Мчитесь, ведущие нити, вертясь, веретена, жужжите!
Жданные сердцем утехи любви сочетайте же ныне!
Пусть принимает супруг союз счастливой богини:
Время невесту вручить желанную страстному мужу.
Мчитесь, ведущие нити, вертясь, веретена, жужжите!
Пусть кормилица ей, при сияньи востока встречая,
Шею не сможет обвить вчера обвивавшею нитью;
Пусть и на внуков надежд не теряет от спавших отдельно
Мать, боязливо тревожась о девы упорстве напрасном.
Мчитесь, ведущие нити, вертясь, веретена, жужжите!"

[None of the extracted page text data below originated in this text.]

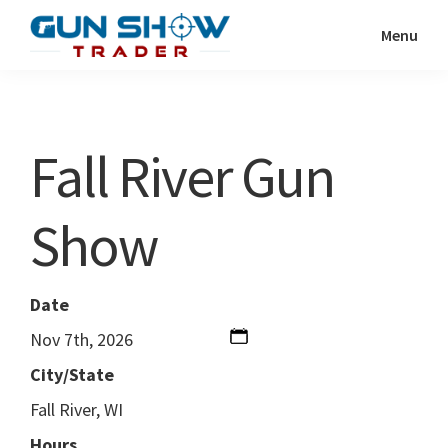
Skip
Skip
Menu
to
to
Gun
The
main
primary
Show
Ultimate
content
sidebar
Trader
Gun
Fall River Gun
Show
Resource
Show
Date
Nov 7th, 2026
City/State
Fall River, WI
Hours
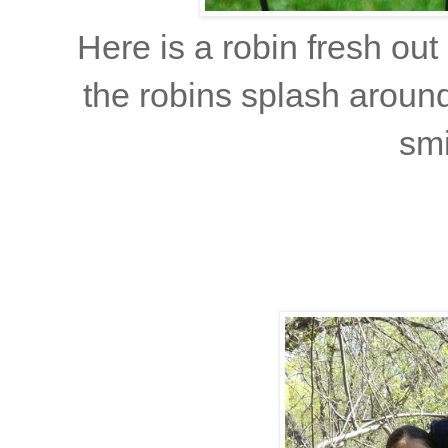
Here is a robin fresh out 
the robins splash aroun
smi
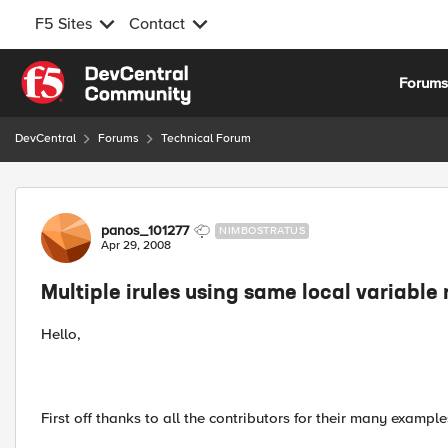
F5 Sites
Contact
Skip to content
Forum
DevCentral
Forums
Technical Forum
Forum Discussion
panos_101277
NIMBOSTRATUS
Apr 29, 2008
Multiple irules using same local variabl
Hello,
First off thanks to all the contributors for their many examples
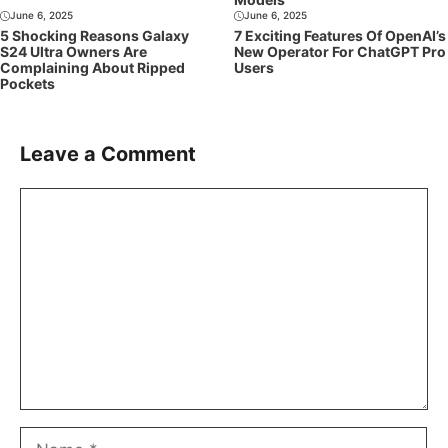
June 6, 2025
June 6, 2025
5 Shocking Reasons Galaxy
7 Exciting Features Of OpenAI’s
S24 Ultra Owners Are
New Operator For ChatGPT Pro
Complaining About Ripped
Users
Pockets
Leave a Comment
Comment
Name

Так, предвещая великое некогда счастье Пелею,
Грудью божественной Парки песни вещие пели.
Ибо и сами, бывало, героев дома навещали
Честные, смертных собраньям являя себя зачастую,
Жители неба, когда благочестие свято хранилось.
Часто отец богов предстоял в сияющем храме,
Жертвам годичным когда посвященные дни наступали,
Сам взирая, как на землю сто быков упадало;
Часто бродящий Либер с вершины самой Парнаса
Вел тиас, волоса распускавших с криком "Эвоэ!"
В дни, когда буйной толпой они рвались из города Дельфов,
Чтобы вблизи алтарей дымящихся бога увидеть.
Часто и Марс в состязаньи войны смертоносном, Тритона
Быстрого часто владычица, часто Рамнунтская дева
Сами оружье носящих строи людей возбуждали.
Но с той поры, как земля обагрилась безбожным злодейством,
Все из похотью пьяной души правосудье изгнали,
Руки свои запятнали кровью братнею братья,
Сын усопших родителей смерть оплакивать бросил,
Начал отец желать кончины юного сына,
Чтобы свободно владеть новобрачной мачехи цветом,
Мать, обучая безбожно соблазнам невинного сына,
Страх потеряла, скверня родимых богов непотребством,
Зло с добром безумство преступное вместе смешало, -
Дух правосудный бессмертные боги от нас отвратили:
Им подобных собраний почтить неугодно явленьем,
Ясному взору противно дозволить к ним прикоснуться.